Lo ha deciso la seconda sezione di Palazzo Spada (presidente facente funzione Giovanni Sabbato, consiglieri Francesco Frigida, Francesco Guarracino, Maria Stella Boscarino e Valerio Valenti) che , al termine di un confronto tra gli legali delle parti in causa, ha respinto l’istanza cautelare presentata dalla proprietà della struttura ricettiva. E, più precisamente, l’avvocato Alfredo Zaza D’Aulisio e Alfonso Celotto per la proprietà della struttura, Salvatore Canciello in rappresentanza del comune di Sperlonga e l’avvocato Francesco Di Ciollo in rappresentanza dei pugnaci confinanti dell’albergo, Carmine Tursi e Anna Miele.

La proprietà dell’hotel Grotta di Tiberio” aveva chiesto la sospensione della sentenza dello stesso Consiglio di Stato e due settimane fa con un’ordinanza monocratica lo stesso organo della magistratura amministrativa aveva illuso il ricorrente – il suocero dl sindaco di Sperlonga ed ex presidente della Provincia Armando Cusani – circa la possibilità di bloccare l’efficacia della sentenza, sia in considerazione dell’età della controversia che per i paventati problemi economici ed occupazionali che si verrebbero a creare in caso di chiusura dell’albergo. L’avvocato Zaza D’Aulisio, sul piano tecnico-giuridico, aveva di valutare soltanto il requisito del “periculum in mora” che deve essere “considerato, d’intensità maggiore rispetto a quello ordinario, recanti elementi di eccezionalità tanto in punto di gravità della potenziale lesione quanto in punto di urgenza della sua sterilizzazione”.

Il Consiglio di Stato, dopo una breve camera di consiglio, ha rigettato l’istanza della proprietà dell’albergo “rilevato che nel caso di specie non si riscontra una simile evenienza”. E i giudici amministrativi di secondo grado l’hanno a lungo motivato nelle cinque pagine dell’ordinanza firmata dal presidente Sabbato: “L’immobile in questione è stato precedentemente oggetto di sequestro preventivo per quasi sei anni, dall’ordinanza del giudice per le indagini preliminari del Tribunale di Latina del 4 giugno 2014 sino all’emissione della sentenza del Tribunale di Latina, sezione penale, n. 811 del 16 marzo 2020 / 1° aprile 2020. L’attività alberghiera è stata dunque interrotta dal sequestro e poi, senza soluzione di continuità è stata interdetta in parte dalle disposizioni emergenziali di contrasto alla pandemia da Covid-19 intervenute nel marzo 2020, con la conseguenza che l’attività economica è stata sospesa per quasi 6 anni e poi fortemente limitata”. Successivamente, in data 9 maggio 2022, è stata emanato l’ordine di demolizione dell’ex dirigente del settore urbanistico del comune di Sperlonga Pietro D’Orazio (ora in servizio al comune di Gaeta), “il che, in assenza di sospensioni dell’efficacia esecutiva del giudice amministrativo, avrebbe dovuto indurre l’interessato a cessare ogni attività e a ottemperare o quanto meno a predisporsi all’attuazione del provvedimento – esecutivo – dell’amministrazione e in ogni caso avrebbe dovuto prudenzialmente indurlo a non effettuare ulteriori investimenti e modifiche organizzative” – è il duro atto d’accusa del Consiglio di Stato.

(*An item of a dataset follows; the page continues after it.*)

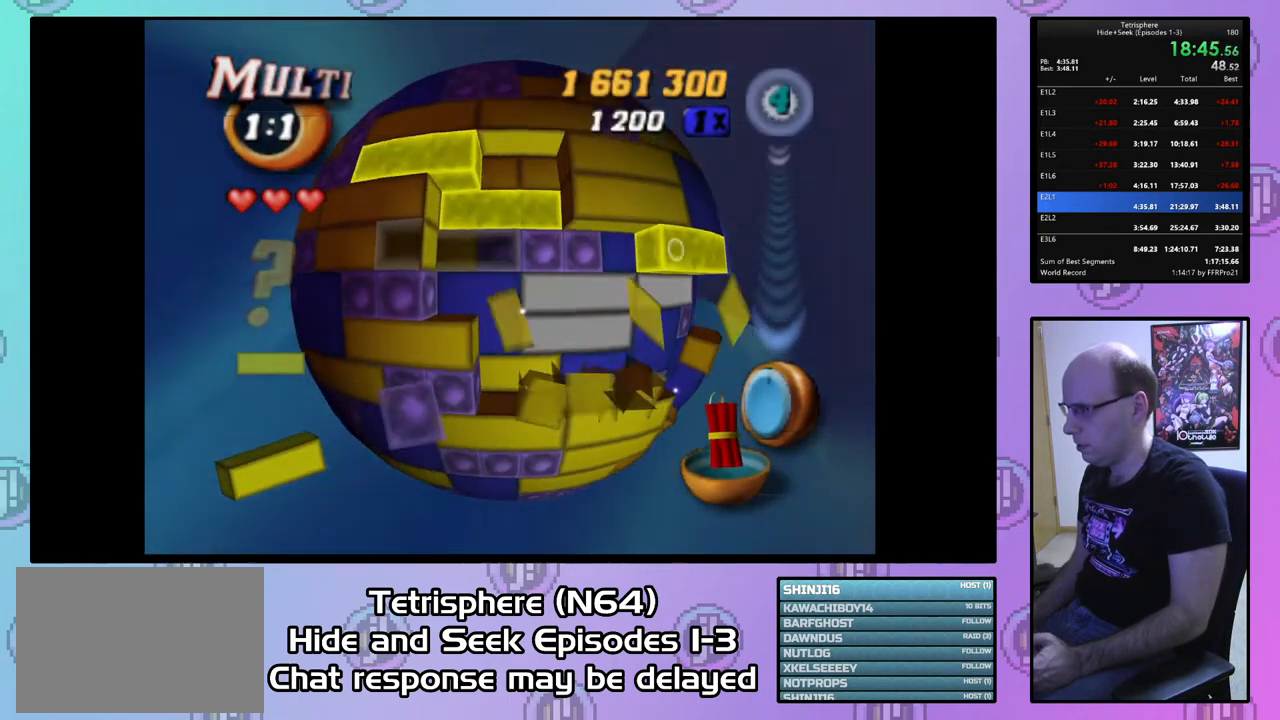
{"buttons": ["SQUARE", "DPAD_RIGHT"], "right_stick": "center", "events": [[67, "DPAD_LEFT", "up"], [300, "SQUARE", "down"], [467, "DPAD_RIGHT", "down"]]}
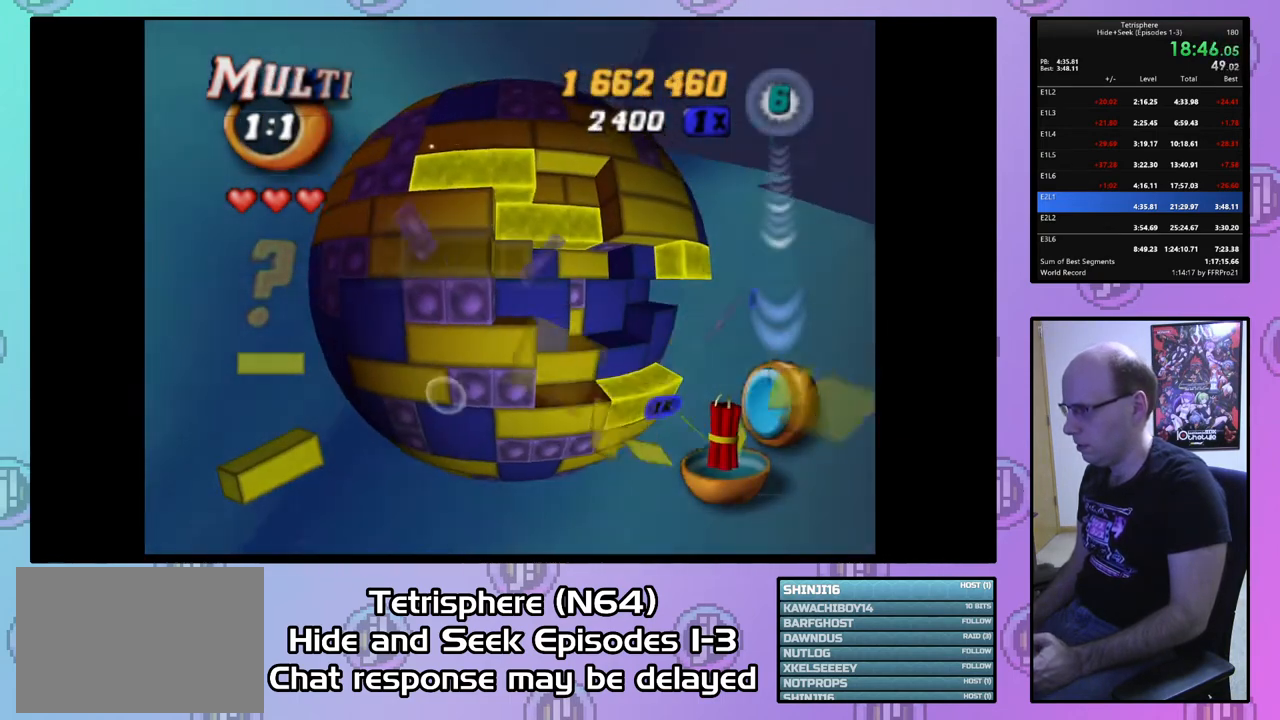
{"buttons": ["DPAD_DOWN"], "right_stick": "center", "events": [[33, "DPAD_RIGHT", "up"], [100, "DPAD_RIGHT", "down"], [167, "DPAD_RIGHT", "up"], [267, "SQUARE", "up"], [367, "CIRCLE", "down"], [467, "CIRCLE", "up"], [467, "DPAD_DOWN", "down"]]}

Se la sentenza di quest’ultimo numero 1188/2024 “non ha mutato il predetto contesto – in quanto i provvedimenti impugnati con il ricorso di primo grado n. 445/2022 (tra cui l’ordine di demolizione del 9 maggio 2022) non sono mai stati sospesi- in seguito allo stesso provvedimento sono intervenuti, tra l’aprile e il maggio 2024, i provvedimenti di accertamento dell’inottemperanza all’ordine di demolizione, d’immissione nel possesso del bene da parte del Comune di Sperlonga, la sua acquisizione a titolo originario al patrimonio comunale dell’immobile e della relativa area di sedime, nonché l’inibizione dell’attività alberghiera e di somministrazione di alimenti e bevande”. Considerazioni pesantissime ed inequivocabili a causa delle quali “dal complessivo quadro fattuale e giuridico dell’intera vicenda emerge con chiarezza l’assenza di un’ipotesi di eccezionale gravità ed urgenza, in quanto il lamentato danno economico (la società ricorrente, infatti, ha dedotto e documentato di conseguire ricavi unicamente dall’affitto dell’immobile demolendo e dell’azienda alberghiera in favore della Meraki srl, sicché l’interruzione dell’attività economica causerebbe l’impossibilità di far fronte alle proprie esposizioni debitorie e di riflesso comporterebbe un danno occupazionale, dovendosi interrompere i rapporti di lavoro con i suoi 11 dipendenti) non è eccezionale, bensì preventivabile e derivante dalla condotta imprudente dell’istante.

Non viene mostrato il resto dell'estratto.